"When dawn spreads its paintbrush on the plain, spilling purple... ," Sons of the Pioneers theme for TV show "Wagon Train." Dawn on the mythic Santa Fe Trail, New Mexico, looking toward Raton from Cimarron. -- Clarkphoto. A curmudgeon artist's musings melding metaphors and journalism, for readers in more than 150 countries.

Wednesday, May 1, 2013

Booth is a verb--Unpublished chapter

(In honor of the Thursday end-of-semester Boothing, written in 2009)
"Let's Booth!"

That was the cry one afternoon soon afterward, and the journalists did congregate once more that spring, where hung the plaque.

"To Bob," rang out to clinking glasses, and stories and tears did flow. But The Clark left The Cribbage board in the office, and one seat was vacant.

Summer came and was a blur, but the following fall, The Clark thought about retrieving the plaque and displaying it in the department. It was not to be.

Forsooth, he went to the restaurant, and found the business closed, and the plaque and The Booth locked up. He was sore vexed.

"The Booth is no more," he despaired to his colleagues, to their dismay and gnashing of teeth. This was the same time The Department merged with another on campus, doubling its size in faculty and students for the good of the students. Verily that stress also was a shock to the former journalists. They seemed to wander in a daze, trying to find who they were. They'd lost a friend, a Booth and a community in one fall.
There was no Booth to booth to.
Eventually, they tried other gathering places in Edmond (There be Republicans there), but it was not the same. The was no booth to Booth to. Even some of their new colleagues from the other department joined them, and began hearing tales of The Illidge, who they knew by sight, but not by stories. "To Bob," was still the introductory toast, but it was not the same.

One day The Clark noticed the old Booth location was being remodeled, and he hastened there, seeking The Plaque, only to be forbade to enter. He considered breaking and entering to rescue the artifact. The next day he tried again, describing the item he sought, and was successful in bringing it out, to be displayed in the office of the Queen Bee.

But still there was no Booth to Booth to.

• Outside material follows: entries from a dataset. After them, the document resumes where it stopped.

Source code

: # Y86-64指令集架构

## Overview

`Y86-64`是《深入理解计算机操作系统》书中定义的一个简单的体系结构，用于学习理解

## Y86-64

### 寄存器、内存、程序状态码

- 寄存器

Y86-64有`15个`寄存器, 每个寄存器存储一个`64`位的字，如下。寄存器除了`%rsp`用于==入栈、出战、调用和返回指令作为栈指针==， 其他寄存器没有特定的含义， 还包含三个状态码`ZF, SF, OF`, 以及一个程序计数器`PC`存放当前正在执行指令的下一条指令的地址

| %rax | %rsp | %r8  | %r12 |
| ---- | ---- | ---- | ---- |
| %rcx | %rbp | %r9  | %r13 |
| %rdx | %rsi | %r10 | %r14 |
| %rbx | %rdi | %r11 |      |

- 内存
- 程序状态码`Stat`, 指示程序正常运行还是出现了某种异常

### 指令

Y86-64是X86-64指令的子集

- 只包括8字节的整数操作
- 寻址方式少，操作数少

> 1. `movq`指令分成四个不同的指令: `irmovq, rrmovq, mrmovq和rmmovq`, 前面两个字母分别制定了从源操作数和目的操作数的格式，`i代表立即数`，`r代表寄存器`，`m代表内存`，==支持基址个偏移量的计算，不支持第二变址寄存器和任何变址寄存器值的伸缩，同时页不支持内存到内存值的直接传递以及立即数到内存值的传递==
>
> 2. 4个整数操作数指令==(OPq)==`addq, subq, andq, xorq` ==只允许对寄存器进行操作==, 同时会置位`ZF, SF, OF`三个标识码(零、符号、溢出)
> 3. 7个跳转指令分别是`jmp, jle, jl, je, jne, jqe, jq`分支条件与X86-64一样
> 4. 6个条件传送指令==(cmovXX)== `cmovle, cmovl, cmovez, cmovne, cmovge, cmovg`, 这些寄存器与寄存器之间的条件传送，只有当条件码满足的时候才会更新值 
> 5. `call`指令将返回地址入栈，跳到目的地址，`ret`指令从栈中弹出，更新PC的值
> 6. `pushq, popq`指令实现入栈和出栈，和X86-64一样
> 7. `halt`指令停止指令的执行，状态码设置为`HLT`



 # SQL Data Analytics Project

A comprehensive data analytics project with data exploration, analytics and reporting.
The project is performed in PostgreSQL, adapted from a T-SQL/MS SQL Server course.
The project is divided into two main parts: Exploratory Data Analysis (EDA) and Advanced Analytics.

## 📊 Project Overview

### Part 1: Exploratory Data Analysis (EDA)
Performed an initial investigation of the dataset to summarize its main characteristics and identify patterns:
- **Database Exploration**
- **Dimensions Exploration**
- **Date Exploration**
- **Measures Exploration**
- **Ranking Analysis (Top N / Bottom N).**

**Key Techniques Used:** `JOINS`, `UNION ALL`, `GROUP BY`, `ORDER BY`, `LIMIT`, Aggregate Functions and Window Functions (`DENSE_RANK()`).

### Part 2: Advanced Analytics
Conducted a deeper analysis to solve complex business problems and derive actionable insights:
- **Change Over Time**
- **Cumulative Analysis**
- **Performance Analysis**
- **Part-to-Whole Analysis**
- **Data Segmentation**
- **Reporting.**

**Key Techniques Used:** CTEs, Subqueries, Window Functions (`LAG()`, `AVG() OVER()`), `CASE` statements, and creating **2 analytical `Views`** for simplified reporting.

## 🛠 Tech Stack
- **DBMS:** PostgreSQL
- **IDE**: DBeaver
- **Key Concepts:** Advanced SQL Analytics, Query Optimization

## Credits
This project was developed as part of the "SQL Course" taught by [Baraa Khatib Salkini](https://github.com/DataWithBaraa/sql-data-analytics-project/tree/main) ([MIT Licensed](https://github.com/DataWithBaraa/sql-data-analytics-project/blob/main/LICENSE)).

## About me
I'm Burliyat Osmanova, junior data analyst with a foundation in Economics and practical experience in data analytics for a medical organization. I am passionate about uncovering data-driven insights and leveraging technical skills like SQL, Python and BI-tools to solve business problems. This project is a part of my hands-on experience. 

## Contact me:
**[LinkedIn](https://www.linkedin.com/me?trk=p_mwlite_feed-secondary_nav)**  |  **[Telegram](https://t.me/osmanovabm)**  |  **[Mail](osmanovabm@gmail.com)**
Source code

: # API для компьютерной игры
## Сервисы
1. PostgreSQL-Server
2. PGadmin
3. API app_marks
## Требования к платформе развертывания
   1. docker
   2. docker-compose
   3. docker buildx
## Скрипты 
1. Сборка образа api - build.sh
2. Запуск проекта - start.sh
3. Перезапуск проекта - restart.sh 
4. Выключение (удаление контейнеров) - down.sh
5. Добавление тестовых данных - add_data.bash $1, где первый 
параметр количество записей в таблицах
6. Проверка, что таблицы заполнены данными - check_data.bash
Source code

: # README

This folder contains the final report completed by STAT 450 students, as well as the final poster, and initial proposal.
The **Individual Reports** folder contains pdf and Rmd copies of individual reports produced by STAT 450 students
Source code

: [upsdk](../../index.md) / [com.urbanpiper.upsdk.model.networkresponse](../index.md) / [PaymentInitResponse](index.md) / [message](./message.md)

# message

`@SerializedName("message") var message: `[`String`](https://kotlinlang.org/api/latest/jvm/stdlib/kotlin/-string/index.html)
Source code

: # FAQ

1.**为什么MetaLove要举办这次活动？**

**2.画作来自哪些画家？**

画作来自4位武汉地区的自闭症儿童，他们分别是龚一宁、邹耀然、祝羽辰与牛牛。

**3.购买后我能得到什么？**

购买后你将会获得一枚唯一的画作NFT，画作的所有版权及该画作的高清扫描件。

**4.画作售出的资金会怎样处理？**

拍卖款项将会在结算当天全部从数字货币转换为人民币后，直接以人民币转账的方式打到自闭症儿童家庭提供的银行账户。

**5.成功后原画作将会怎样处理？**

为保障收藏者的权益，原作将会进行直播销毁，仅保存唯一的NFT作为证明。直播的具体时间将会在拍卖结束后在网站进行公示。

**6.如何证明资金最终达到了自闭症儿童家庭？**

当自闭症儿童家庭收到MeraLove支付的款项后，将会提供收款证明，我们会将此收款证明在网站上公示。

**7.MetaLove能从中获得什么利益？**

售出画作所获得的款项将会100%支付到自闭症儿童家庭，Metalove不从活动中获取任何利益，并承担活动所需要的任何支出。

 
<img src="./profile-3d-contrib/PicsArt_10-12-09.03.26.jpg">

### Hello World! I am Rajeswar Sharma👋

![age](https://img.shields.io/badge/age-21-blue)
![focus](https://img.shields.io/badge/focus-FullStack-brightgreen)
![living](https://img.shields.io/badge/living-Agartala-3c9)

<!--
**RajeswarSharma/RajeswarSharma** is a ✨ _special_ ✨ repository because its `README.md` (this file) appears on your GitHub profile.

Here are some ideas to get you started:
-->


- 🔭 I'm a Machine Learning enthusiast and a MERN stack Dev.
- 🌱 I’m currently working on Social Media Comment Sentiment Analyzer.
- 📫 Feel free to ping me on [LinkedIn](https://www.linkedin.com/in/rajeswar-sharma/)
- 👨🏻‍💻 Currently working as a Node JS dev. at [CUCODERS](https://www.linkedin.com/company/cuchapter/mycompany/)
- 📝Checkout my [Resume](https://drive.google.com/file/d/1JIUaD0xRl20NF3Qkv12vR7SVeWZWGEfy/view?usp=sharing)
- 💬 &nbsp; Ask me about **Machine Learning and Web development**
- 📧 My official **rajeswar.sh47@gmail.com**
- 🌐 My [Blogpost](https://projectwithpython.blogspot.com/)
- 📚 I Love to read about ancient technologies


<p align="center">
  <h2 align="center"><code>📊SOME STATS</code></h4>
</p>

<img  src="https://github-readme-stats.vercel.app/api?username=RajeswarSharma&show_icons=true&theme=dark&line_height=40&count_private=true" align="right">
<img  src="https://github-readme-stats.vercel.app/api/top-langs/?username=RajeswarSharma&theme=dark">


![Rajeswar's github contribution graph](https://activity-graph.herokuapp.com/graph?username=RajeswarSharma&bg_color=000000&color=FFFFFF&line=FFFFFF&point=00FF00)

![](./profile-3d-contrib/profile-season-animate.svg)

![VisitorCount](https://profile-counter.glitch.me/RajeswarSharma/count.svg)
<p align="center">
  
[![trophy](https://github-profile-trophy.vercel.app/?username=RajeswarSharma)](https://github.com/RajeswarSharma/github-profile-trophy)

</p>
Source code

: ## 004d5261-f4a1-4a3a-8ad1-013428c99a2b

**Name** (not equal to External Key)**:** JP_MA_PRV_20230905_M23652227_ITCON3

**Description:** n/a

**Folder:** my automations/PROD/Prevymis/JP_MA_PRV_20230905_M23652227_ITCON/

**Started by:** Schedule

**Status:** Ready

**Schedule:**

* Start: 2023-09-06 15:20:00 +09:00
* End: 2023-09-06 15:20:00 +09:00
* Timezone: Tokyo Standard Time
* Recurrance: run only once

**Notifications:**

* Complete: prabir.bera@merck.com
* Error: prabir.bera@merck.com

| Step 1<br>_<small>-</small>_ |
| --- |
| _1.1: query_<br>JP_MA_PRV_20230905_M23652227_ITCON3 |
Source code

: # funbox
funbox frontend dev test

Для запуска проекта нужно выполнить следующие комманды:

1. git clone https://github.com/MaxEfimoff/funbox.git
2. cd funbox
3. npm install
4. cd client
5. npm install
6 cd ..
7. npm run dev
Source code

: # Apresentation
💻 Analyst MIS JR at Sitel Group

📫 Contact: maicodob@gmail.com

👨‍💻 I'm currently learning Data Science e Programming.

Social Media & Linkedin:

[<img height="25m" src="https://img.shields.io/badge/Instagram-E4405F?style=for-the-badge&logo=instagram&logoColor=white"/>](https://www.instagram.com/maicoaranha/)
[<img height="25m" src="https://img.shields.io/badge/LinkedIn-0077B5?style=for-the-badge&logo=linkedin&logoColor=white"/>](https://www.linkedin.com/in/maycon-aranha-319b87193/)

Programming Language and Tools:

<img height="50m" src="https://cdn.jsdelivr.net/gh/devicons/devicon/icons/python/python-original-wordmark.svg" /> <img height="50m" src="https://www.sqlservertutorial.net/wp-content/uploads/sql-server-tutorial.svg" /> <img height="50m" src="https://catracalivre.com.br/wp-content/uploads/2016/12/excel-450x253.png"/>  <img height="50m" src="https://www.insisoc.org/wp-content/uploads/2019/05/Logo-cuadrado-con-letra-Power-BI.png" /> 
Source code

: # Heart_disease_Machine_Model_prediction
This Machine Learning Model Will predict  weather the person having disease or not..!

The faculty tried the new restaurant at the old location for several weeks, but still it was not the same, and heavy with ghosts. Eventually, The Clark, because he got paid the big bucks to do such things as an administrator (forgive the profanity and pray for his soul), found a restaurant a mile away that had a booth.

Boothing was back, and over the years the numbers of people attending swelled. Teetotalers, assistant deans, broadcasters and communication profs and others from the merged department frequented the location, usually on Thursdays, to joviality and the best of collegiality. All were invited and welcome.
All newcomers heard the story of The Illidge. All toasted, "To Bob." All waitresses at the new Booth knew each of the Boothers and their drinks and food preferences, and always greeted them with great joy, because yea, verily, there weren't like other stuffy professors, and they did tip grandly. Talk was about everything, and rarely about work, but about people, and ideas, and yea, even griping seasoned by laughing about The Illidge, and how he was probably keeping Yahweh in stitches with his humor.
Where there is sunshine, someday there will be clouds.
But where there is sunshine, there will someday be clouds, as the Psalmist should have written. One recent year, one insecure and bloated Recalcitrant who never attended The Booth did disapprove and complain to Mission Control, though the Booth was ecumenical and all were invited. Recalcitrant spoke with ignorance and arrogance about The Clark and his "cronies." Hence did insecure and bloated Mission Control complain to The Clark that he was making departmental decisions in a "bar."

Clark was floored by the blasphemy, not about decisions--which were never made there because adult beverages wash away the inanity of academic decisions--but by disparaging The Illidge and The Booth. While it was a temporary setback, it only strengthened the bond of The Boothers, and, pun intended, "got their Irish up," assuring their belief in The Booth, a faculty retreat from thus proven inanity of higher education, from the vagaries and vicissitudes of life.

Yea verily and forsooth, today, Booth is an active verb. The plaque will soon be hanging on the wall when they Booth again.